Thomas H. Wentworth to Abbie E. Wheeler, 9 December 1863
Wednesday Dec the 9th
 
Good morning Abbie I hope you are well this morning and contented surrounded with all the pleasures of life My health is pretty good this morning and improveing. The troops here are mostly camped in the sand and hardly any of them have any tents the Boys shelter themselves by digging a place in the sand and then putting down some stakes and a pole and then stretch their rubber blankets over them for a roof then they bank around it and pull some grass to put under them and it makes a very comfortable tent. Some of them use cow hides insted / of blankets for shelters which answers every purpose untill the weather so warm that they smell so bad as to expell the ocupant. I brought 30 tents with me belonging to the Regt so I have a tent to stop in we are liveing firstrate considering the circumstances we have all the fresh meet that we want the Island abounds in cattle sheep & dears and when we get out of meet all we have to do is to get onto some horses and drive up a heard of cattle or a flock of sheep and slaughter them.
 
We have some very severe weather here in Texas. this weather consists of what the Texans' call a norther they are squalls or what we would call a cold snap. the weather will be / warm and pleasant and perhaps in a half an hour the wind will change completely round from south to north and blow a hericane and perhaps raine and be cold enough to freeze ice 2 inches thick in one night. these last from 30 to 72 hours but vary considerably in severity this is pretty severe sometimes for men who have no shelter from them. Some of the men say that they never suffered so much from cold in Maine as they have in Texas.

# [Written problem A]
Answer these about the letter:
(i) How many tents belonging to the Regt did the writer bring along?
(ii) What do the Texans call the sudden cold weather?
(iii) How long does that cold weather last?

# [Material shown]
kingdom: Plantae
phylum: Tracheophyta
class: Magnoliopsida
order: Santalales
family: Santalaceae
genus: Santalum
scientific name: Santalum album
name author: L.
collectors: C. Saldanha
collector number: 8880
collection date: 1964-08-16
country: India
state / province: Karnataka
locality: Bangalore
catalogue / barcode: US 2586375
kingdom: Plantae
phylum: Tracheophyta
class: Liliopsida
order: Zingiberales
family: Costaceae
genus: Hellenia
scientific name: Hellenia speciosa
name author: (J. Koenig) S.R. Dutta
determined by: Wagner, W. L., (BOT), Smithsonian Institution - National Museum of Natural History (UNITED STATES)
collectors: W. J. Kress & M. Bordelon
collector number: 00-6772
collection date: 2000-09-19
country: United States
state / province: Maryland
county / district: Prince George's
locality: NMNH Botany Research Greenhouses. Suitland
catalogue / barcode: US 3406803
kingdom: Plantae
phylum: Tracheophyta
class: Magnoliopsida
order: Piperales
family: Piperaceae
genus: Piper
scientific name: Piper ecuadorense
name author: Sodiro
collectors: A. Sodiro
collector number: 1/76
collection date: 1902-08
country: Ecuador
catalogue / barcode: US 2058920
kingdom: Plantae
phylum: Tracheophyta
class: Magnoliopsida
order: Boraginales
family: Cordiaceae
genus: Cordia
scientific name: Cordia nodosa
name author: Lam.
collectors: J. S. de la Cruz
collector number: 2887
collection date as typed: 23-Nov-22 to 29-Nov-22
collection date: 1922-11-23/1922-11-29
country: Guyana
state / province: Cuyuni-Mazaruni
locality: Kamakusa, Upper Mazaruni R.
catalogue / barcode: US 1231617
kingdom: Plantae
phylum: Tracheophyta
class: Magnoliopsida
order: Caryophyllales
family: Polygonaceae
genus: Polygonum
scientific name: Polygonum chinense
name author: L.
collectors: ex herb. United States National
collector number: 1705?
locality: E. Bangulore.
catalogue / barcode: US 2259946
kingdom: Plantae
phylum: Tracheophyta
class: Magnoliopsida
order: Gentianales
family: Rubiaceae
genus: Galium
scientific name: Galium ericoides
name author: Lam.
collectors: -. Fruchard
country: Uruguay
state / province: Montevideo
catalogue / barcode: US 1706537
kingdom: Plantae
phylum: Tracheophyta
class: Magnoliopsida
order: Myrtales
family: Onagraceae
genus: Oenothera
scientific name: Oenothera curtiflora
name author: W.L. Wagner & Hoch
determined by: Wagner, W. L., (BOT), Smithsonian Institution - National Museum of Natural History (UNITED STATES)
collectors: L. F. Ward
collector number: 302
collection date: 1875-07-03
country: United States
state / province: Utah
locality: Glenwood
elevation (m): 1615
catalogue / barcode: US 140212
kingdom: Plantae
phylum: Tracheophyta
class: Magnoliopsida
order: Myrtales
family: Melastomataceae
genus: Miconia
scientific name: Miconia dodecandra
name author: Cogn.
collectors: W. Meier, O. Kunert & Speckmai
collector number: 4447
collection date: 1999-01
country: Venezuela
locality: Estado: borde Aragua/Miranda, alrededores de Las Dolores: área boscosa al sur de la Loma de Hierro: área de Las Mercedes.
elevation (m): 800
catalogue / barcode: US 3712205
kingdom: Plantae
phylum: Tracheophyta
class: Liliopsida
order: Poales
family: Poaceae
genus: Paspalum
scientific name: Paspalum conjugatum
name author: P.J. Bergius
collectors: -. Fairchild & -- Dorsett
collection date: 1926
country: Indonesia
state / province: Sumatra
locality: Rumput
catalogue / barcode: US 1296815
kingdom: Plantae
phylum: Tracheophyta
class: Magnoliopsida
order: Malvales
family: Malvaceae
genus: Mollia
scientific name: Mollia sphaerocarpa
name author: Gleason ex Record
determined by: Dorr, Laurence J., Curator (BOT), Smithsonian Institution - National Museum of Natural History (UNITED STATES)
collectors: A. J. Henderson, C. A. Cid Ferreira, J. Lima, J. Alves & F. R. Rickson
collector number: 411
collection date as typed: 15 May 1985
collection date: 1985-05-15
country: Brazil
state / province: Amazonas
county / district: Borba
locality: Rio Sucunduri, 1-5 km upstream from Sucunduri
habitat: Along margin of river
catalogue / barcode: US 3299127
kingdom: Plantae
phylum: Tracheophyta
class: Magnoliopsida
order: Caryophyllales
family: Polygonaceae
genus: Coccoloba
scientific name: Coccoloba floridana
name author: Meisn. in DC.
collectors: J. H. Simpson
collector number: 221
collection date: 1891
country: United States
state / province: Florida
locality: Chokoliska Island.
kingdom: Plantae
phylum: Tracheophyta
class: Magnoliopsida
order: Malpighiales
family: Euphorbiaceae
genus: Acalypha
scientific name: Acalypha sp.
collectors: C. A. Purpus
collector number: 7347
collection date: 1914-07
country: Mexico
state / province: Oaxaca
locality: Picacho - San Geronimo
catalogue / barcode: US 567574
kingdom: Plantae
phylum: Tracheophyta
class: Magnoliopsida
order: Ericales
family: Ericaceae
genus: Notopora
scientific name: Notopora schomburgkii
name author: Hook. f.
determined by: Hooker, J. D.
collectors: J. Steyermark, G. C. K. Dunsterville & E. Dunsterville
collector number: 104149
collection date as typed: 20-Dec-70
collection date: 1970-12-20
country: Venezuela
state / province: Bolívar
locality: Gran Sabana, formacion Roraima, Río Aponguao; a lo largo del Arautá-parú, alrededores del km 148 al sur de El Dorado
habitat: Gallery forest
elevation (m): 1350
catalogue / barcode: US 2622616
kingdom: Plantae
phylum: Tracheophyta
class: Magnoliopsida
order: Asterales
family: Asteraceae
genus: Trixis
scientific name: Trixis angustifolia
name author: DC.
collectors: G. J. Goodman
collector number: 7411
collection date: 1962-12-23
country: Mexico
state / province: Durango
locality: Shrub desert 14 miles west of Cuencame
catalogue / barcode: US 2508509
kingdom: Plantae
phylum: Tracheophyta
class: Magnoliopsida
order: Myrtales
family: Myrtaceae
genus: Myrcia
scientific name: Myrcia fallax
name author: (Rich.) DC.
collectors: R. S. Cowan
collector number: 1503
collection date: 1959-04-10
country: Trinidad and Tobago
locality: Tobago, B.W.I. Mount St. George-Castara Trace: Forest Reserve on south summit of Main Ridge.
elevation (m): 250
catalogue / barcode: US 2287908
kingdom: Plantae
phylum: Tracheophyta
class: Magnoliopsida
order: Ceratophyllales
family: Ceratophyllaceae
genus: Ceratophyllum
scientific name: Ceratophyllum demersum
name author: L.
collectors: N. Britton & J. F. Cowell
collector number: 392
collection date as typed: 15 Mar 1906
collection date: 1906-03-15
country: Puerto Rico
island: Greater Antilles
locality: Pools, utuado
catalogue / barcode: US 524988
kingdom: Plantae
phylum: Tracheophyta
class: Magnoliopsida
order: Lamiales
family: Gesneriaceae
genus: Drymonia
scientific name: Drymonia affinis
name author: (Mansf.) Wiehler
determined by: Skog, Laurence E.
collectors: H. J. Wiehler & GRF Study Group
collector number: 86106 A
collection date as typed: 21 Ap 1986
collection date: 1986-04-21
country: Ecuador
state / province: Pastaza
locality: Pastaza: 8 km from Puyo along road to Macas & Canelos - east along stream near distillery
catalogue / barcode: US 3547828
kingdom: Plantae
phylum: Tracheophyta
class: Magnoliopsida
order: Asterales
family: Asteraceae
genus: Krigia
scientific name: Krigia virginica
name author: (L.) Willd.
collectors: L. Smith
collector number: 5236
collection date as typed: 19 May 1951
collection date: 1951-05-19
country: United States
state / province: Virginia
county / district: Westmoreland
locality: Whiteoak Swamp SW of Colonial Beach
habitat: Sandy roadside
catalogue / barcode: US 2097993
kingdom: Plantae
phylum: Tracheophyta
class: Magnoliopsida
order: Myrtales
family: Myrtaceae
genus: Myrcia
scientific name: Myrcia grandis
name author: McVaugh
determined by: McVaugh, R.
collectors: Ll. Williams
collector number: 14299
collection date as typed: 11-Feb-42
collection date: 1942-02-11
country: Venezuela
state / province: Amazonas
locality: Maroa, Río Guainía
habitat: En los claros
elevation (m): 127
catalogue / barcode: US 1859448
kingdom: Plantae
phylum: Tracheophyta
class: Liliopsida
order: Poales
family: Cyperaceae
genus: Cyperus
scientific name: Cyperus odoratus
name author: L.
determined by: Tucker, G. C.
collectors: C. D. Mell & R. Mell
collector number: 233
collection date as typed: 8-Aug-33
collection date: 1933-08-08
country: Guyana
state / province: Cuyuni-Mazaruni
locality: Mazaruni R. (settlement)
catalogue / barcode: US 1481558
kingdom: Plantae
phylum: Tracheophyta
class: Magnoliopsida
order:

# [Written problem B]
In the rows, output the lines from the one with "genus: Miconia" up to and including the one with "name author: P.J. Bergius", unchanged.

# [Correct response A]
(i) 30
(ii) A norther
(iii) From 30 to 72 hours

# [Correct response B]
genus: Miconia
scientific name: Miconia dodecandra
name author: Cogn.
collectors: W. Meier, O. Kunert & Speckmai
collector number: 4447
collection date: 1999-01
country: Venezuela
locality: Estado: borde Aragua/Miranda, alrededores de Las Dolores: área boscosa al sur de la Loma de Hierro: área de Las Mercedes.
elevation (m): 800
catalogue / barcode: US 3712205
kingdom: Plantae
phylum: Tracheophyta
class: Liliopsida
order: Poales
family: Poaceae
genus: Paspalum
scientific name: Paspalum conjugatum
name author: P.J. Bergius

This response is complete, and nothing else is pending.